Als der Talmud (Makkot 24a) ein Beispiel für einen Menschen bringen wollte, der sich durch Rechtschaffenheit auszeichnet (hebräisch: Poel Zedek), nannte er den Namen Abba Chilkia. Wer mehr über Tun und Lassen dieses frommen Mannes, der vor ungefähr 2000 Jahren lebte, erfahren und Wesentliches über die Beziehungen zwischen Mann und Frau lernen will, sollte folgende Geschichte näher betrachten, die im Traktat Taanit (23a und b) steht.
Dort heißt es: »Wenn (Abba Chilkia) zum Himmel flehte, fiel Regen auf die Erde. Einst bedurfte die Welt des Regens, und die Weisen sandten zu ihm ein Paar Jünger, auf dass er um Regen flehe. Diese gingen zu ihm nach Hause, trafen ihn aber nicht an; hierauf gingen sie aufs Feld und fanden ihn dort beim Graben. Sie grüßten ihn, er aber wandte ihnen sein Gesicht nicht zu.«
Tagelöhner Warum hat Abba Chilkia nicht höflich geantwortet, als die Jünger ihn auf dem Feld ansprachen? Der Meister erklärte ihnen später, als Tagelöhner habe er seine Arbeit nicht unterbrechen dürfen. Abba Chilkias Arbeitsmoral mag uns übertrieben streng erscheinen: Welcher Arbeitgeber wird etwas dagegen haben, wenn sein Angestellter einen Gruß erwidert? Andererseits wissen wir, wie schnell jemand, ohne dass er dies überhaupt will, in ein längeres Gespräch verwickelt wird.
Abba Chilkias Verhalten macht uns jedenfalls darauf aufmerksam, dass ein Arbeitnehmer stets die Interessen des Arbeitgebers zu wahren hat. Um nur zwei Beispiele aus dem heutigen Bürobetrieb zu erwähnen: Darf man während der Arbeitszeit Telefongespräche führen, die nicht mit dem bezahlten Job zusammenhängen? Zweitens: Ist es erlaubt, private E-Mails zu checken? Bemerkenswert ist, dass Rabbiner Mosche Chaim Luzzatto in seinem klassischen Werk Der Pfad der Gerechten (Kapitel 11) das Beispiel von Abba Chilkia anführt, um vor Diebstahl von Arbeitszeit zu warnen.
Um zu der Talmudstelle zurückzukehren: »Als er (Abba Chilkia) die Stadt erreichte, kam ihm seine Frau geschmückt entgegen.« Seine neugierigen Jünger wollten später wissen: Weshalb kam dem Meister seine Ehefrau geschmückt entgegen? Abba Chilkias Antwort lautete: Damit ich mein Auge nicht auf eine andere Frau werfe.

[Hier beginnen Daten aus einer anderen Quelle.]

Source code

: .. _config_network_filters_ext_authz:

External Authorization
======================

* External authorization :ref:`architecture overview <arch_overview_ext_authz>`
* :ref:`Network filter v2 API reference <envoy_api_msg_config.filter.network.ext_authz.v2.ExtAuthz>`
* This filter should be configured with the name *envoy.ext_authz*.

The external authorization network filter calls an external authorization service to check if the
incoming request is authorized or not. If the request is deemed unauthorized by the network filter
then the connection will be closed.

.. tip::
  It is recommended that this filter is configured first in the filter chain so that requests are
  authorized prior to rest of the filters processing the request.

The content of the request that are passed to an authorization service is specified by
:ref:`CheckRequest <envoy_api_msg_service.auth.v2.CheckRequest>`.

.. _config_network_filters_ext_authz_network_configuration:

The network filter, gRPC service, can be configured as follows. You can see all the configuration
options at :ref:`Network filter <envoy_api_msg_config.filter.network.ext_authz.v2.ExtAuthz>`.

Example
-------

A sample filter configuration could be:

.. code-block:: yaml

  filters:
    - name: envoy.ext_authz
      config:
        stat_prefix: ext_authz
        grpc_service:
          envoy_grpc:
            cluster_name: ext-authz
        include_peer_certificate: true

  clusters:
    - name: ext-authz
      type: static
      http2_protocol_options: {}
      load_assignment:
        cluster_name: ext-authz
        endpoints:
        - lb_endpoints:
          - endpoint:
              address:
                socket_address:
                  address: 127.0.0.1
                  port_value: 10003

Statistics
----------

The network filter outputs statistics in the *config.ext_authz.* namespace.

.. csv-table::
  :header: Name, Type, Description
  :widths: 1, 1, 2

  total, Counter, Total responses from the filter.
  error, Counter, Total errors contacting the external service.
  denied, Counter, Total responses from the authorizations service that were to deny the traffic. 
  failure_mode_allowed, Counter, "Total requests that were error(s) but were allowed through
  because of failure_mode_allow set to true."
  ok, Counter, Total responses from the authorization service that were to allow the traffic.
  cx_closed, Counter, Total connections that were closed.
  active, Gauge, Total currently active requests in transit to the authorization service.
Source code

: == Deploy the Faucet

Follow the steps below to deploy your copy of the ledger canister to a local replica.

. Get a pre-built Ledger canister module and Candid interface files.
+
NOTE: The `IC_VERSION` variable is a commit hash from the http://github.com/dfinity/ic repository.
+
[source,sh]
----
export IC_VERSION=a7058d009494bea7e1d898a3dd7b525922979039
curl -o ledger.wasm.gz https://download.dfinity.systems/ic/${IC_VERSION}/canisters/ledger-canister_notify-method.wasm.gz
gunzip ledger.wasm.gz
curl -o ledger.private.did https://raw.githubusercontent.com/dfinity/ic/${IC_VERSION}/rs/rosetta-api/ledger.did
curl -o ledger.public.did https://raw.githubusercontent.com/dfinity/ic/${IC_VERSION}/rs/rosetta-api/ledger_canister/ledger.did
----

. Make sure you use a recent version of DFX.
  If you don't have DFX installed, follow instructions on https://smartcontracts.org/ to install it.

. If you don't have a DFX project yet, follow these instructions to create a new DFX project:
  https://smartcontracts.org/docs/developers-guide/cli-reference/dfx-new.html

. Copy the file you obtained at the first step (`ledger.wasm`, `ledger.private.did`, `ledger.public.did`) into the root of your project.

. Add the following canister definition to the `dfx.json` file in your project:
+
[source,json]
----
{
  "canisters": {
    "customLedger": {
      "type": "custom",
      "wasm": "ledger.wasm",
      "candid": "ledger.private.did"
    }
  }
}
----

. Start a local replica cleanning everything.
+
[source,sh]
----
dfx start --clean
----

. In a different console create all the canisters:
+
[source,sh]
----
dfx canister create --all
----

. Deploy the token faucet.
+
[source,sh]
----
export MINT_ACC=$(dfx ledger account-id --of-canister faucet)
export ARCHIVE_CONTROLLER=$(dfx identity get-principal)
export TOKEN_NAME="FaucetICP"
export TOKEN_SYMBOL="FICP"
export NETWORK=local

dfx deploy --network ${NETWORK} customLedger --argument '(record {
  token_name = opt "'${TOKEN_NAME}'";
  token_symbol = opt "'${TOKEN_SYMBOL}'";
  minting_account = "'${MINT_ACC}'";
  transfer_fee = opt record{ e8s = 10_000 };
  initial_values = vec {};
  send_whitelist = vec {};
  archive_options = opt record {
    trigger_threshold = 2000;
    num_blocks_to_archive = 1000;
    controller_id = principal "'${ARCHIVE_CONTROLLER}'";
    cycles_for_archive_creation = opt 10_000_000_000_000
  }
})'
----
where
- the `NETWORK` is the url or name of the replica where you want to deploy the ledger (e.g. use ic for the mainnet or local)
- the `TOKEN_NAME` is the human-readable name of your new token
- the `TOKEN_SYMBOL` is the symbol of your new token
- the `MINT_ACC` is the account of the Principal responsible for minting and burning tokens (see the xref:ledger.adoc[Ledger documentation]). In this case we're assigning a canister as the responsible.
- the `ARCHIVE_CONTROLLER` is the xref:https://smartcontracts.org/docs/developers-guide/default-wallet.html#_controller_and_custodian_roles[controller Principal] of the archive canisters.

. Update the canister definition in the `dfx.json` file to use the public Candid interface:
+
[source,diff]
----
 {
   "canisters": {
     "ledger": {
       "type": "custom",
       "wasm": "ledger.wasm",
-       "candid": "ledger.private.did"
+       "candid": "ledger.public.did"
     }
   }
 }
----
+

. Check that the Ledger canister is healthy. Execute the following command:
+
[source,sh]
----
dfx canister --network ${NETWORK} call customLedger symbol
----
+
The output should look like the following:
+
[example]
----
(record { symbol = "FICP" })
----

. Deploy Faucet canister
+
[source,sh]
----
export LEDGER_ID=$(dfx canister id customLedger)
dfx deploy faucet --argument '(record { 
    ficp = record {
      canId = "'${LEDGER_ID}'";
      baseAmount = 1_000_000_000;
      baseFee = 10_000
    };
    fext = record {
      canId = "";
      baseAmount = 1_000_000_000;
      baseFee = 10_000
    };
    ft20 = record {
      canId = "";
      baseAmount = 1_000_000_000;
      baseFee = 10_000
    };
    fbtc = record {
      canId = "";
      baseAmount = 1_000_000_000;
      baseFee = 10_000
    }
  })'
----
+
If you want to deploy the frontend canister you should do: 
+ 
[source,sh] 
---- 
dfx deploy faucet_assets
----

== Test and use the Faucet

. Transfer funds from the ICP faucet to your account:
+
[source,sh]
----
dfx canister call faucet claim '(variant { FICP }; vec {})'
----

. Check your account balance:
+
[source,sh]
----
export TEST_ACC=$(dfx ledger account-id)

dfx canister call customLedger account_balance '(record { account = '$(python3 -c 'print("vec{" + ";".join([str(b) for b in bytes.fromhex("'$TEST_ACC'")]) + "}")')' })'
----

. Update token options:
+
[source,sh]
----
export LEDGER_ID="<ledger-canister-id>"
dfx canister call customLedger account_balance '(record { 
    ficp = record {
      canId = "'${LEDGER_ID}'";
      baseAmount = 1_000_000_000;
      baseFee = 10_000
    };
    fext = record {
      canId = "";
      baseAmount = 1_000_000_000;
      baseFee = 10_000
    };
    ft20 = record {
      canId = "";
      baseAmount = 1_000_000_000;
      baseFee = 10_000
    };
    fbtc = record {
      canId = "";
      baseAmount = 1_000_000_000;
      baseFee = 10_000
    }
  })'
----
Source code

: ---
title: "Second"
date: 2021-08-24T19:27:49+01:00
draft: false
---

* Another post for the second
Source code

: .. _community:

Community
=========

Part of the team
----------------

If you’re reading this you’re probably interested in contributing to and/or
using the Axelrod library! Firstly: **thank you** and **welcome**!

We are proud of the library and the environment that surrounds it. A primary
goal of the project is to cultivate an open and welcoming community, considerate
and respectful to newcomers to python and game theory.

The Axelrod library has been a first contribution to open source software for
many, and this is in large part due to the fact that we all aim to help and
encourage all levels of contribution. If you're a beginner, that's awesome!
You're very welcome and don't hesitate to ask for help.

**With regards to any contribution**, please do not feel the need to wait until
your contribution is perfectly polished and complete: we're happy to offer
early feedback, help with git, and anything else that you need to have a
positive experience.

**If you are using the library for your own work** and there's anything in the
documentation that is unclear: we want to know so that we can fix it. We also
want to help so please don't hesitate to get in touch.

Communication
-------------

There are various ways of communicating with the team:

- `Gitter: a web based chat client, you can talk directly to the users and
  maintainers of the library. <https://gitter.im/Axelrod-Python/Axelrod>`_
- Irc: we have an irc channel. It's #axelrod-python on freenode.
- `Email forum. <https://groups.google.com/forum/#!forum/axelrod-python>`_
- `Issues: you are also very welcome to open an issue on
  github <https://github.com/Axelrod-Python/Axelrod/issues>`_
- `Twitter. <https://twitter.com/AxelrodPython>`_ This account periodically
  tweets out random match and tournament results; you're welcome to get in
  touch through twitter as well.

Diese kurze Episode zeigt uns eine besondere Form der Fürsorge, die lebensklug und nachahmenswert ist. Eine Ehefrau macht sich für ihren Mann schön und geht ihm entgegen. Er seinerseits weiß ihre Bemühungen zu würdigen.
Partnerschaft Weiter heißt es: »Als er an sein Haus kam, trat seine Frau zuerst ein, danach er, und zum Schluss traten die Jünger ein.« Hervorzuheben ist hier das Zusammenspiel von Abba Chilkia und seiner Ehefrau; man kann diese Partnerschaft als vorbildlich bezeichnen.
Auf seine Initiative hin beteten beide Ehepartner gleichzeitig um Regen, wie wir im Text lesen: »Hierauf sprach er zu seiner Frau: Ich weiß, dass die Jünger wegen des Regens gekommen sind; gehen wir auf den Söller und flehen um Erbarmen. Wenn der Heilige, gepriesen sei Er, vielleicht gnädig ist und Regen kommt, so soll man dies nicht uns zugutehalten. Daraufhin stiegen sie auf den Söller; er stellte sich in die eine Ecke zum Beten und sie sich in die andere, und die Wolken kamen zuerst von der Seite der Frau.«
Für die Tatsache, dass die Wolken zuerst von der Seite seiner Frau kamen, wusste Abba Chilkia sogar zwei Gründe anzugeben. Er stellte neidlos fest, dass in Bezug auf die Frevler, die in der Nachbarschaft wohnten, die Verhaltensweise seiner Frau in den Augen des Ewigen offensichtlich wohlgefälliger war als sein eigenes Vorgehen. Beim Eintritt in die Wohnung gab Abba Chilkia seiner Frau den Vortritt, nicht den Besuchern.
Was können wir von Abba Chilkia lernen? Dass die Werbung von Mann und Frau umeinander keineswegs mit der Hochzeit endet. Vielmehr sollte die »Eroberungsarbeit« im langjährigen Eheleben immer wieder neu belebt werden!